Jane Whited, who lives in the Highway 58 area, has more than 250 snakes, mainly ball pythons, which she breeds and sells across the country. She called the possible restrictions "ridiculous" even though the Fish and Wildlife rule wouldn't affect most of her snakes -- yet.

"I feel like, if they get this passed, that's what they'll go after next," she said.

The Senate bill would include the ball pythons.

Snakes gone wild

If tropical snakes such as boas and pythons were released in North Georgia and Tennessee, the owners have strong doubts that their pets would be able to survive.

Mr. Parker and his father take careful precautions to keep their snakes warm. Even indoors on a chilly day last week, they were concerned about leaving the animals out of their enclosures too long.

"They'll never survive out there," said Mr. Lewis, who recently built custom-heated enclosures for his scaly pets.

Albinos such as Tinky particularly are vulnerable outside their cages because the dark camouflage colors the snakes rely on to hunt prey have been bred out of their genes, making it hard to sneak up on a potential meal.

Dr. Whitfield Gibbons of the University of Georgia's Savannah River Ecology Lab has been trying to find out just how far north the pythons, boas and anacondas can survive.

Right now, his lab is conducting experiments to see if some of the snakes can survive in South Georgia. He speculated the Burmese python and a few other species could survive a winter in North Georgia or even Chattanooga if they are able to find a warm spot in ductwork of a house or business.

The odds, however, of such a snake living north of the Florida panhandle are pretty low, he said.

"Probably, most of the species on that (Fish and Wildlife Service) list couldn't make it," he said.

Ms. Ward said, however, there is suitable habitat for the snakes in "a number of other states."

"The threat they represent to the environment and other wildlife species is therefore not limited to Florida," she said. "In other words, injurious and invasive species are -- by their very nature -- a national rather than a state-specific problem."

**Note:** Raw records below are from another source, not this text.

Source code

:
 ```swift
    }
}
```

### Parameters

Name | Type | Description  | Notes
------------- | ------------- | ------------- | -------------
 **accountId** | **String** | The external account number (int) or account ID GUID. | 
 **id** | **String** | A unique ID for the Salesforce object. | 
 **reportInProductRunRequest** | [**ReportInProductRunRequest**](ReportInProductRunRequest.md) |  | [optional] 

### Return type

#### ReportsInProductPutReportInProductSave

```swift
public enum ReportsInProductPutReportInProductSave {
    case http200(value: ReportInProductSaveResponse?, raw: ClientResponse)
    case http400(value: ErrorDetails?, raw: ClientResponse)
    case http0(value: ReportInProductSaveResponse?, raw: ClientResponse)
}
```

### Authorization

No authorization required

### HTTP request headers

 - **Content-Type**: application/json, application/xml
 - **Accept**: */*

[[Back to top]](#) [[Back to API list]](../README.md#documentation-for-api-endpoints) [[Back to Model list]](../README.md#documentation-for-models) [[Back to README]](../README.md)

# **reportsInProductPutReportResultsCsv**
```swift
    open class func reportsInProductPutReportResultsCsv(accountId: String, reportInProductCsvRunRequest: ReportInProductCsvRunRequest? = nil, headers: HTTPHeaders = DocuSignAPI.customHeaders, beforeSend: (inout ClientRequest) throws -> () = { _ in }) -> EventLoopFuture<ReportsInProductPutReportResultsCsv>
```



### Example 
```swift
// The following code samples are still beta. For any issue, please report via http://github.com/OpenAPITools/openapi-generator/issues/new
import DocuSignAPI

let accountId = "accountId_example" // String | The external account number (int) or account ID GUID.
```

Mr. Lewis, who manages a cleaning chemical and pressure-washing service, said the regulations would hurt his hobby, but it could crush some dealers' livelihoods.

"I know people who pay their bills off this industry," he said.

If the rules cut down on sales, they could create entirely new problems, Ms. Whited said. If breeders are left with hundreds or thousands of snakes, they will have to go somewhere and might be released into the wild, she said.

"When there's no more money in it, they're not going to feed (a snake) or house it," she said.


Burmese python, northern African python, southern African python, reticulated python, green anaconda, yellow anaconda, Beni or Bolivian anaconda, DeSchauensee's anaconda, and boa constrictor

Talk of the potential rules already has affected the industry as buyers grow concerned about having a pet under the restrictions, Tom Parker said.

"Everything's frozen up," he said of the market. "Everybody's scared."